DATA FOR THE TASK below:

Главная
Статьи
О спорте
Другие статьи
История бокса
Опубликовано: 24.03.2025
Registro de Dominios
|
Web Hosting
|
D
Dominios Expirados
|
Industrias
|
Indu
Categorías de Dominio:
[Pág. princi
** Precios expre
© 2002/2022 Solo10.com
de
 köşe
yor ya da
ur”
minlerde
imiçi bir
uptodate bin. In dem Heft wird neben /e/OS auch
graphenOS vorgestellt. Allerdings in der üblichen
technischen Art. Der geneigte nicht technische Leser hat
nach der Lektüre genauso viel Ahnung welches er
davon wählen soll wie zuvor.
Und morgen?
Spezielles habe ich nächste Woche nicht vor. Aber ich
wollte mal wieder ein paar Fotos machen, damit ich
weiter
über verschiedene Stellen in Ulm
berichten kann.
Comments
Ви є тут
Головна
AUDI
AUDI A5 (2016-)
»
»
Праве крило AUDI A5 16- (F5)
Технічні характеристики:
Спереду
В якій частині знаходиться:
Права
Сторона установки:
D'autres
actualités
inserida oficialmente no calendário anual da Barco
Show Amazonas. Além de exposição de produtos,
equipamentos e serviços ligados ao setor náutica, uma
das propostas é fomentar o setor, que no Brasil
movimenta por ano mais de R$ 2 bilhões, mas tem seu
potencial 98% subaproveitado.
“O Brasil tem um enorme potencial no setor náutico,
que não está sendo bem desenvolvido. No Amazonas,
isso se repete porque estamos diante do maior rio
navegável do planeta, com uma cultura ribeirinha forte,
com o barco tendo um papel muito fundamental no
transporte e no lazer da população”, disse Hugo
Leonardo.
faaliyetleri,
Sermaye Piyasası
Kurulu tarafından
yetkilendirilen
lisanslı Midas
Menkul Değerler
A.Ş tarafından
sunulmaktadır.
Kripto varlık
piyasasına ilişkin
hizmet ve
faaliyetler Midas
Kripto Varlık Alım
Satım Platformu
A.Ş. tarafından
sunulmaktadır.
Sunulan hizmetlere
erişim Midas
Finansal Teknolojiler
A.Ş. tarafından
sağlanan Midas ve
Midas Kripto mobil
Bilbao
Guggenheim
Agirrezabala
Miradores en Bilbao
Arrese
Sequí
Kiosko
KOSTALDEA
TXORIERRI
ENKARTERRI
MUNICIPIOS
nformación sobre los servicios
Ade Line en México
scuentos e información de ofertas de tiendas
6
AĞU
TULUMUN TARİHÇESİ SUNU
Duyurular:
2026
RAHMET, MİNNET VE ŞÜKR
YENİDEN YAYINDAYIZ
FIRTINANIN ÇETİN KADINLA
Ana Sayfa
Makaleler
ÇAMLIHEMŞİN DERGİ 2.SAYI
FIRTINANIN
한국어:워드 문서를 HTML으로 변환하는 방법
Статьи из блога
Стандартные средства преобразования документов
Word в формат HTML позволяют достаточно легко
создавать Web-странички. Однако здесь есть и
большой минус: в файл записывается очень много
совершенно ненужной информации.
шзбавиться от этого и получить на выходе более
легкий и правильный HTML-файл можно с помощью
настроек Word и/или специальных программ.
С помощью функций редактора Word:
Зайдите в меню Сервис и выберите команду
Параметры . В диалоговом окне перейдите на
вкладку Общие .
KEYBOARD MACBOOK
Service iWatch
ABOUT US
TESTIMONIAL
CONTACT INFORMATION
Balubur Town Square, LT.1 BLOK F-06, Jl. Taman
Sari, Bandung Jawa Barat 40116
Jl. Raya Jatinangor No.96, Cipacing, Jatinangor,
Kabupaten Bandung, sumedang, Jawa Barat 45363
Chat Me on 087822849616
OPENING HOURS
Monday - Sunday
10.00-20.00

End of DATA FOR THE TASK.

* _TRY IT_
If a line in the records above includes the string "Kripto", copy it.

* _FINISHED EXERCISE_
Kripto varlık
Kripto Varlık Alım
Midas Kripto mobil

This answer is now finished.